There’s a lot of discussion that goes on with folks, especially as we’re getting going, because we are sharing documents, we’re talking about planning outcomes and we’re discussing how we’re going to be moving forward. So there’s a lot of contact in the first two, three, four, five months. What happens after that? I used to say that our level of contact was meetings on demand. When a client wanted to have a meeting, we would set up a date and time and we would talk. Some clients want to talk once a year. Some clients want to check in on a quarterly basis. Everyone’s a little different.

What we’ve adopted over time has been a system where if we don’t hear from our clients in three months, we’re usually going to reach out by email or a quick phone call just to check in and see how you are doing. We may find out that everything’s great, no need to make any kind of changes. Terrific. That’s fine. We also use that opportunity to just keep people up to speed on what’s going on. Now, some clients will say, “Hey, you know, this is too much.
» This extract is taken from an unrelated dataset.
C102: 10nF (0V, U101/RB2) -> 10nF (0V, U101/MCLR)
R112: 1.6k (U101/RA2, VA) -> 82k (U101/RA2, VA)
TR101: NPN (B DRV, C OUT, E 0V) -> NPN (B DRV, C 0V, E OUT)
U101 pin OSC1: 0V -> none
We don’t need to check in as frequently as we do.” Others are in contact with us by email or by phone a lot more frequently.

One of the things that I’m very proud of here at Mullooly Asset Management is that we started as a blank slate and we have morphed into this process that we have, even while acknowledging that every single client has a unique set of circumstances, a unique story, a unique situation, we have a process here and we’ve refined it over time and it works. I’m very proud of that in the sense that we know that a potential client is going to schedule a call, whether that’s a Zoom call or over the phone. Hopefully, as I mentioned earlier, we can go back to meeting in-person. I hope that day’s coming real soon.

That kicks off the process where then we answer all of your questions, then we lead to data gathering, then we build your plan. Everything that we do here is driven. We lead with planning. This process works. It’s not something that’s set in stone right now. It’ll continue to emerge and move forward. We’re very, very happy with this process, and we hope that our clients are too.

I wanted to take this time to talk about our process. Sometimes that kind of gets lost in the sauce, and so we don’t really get this opportunity to share it. Thank you for listening to episode 341 of the Mullooly Asset Management Podcast. Speak with you in the next episode.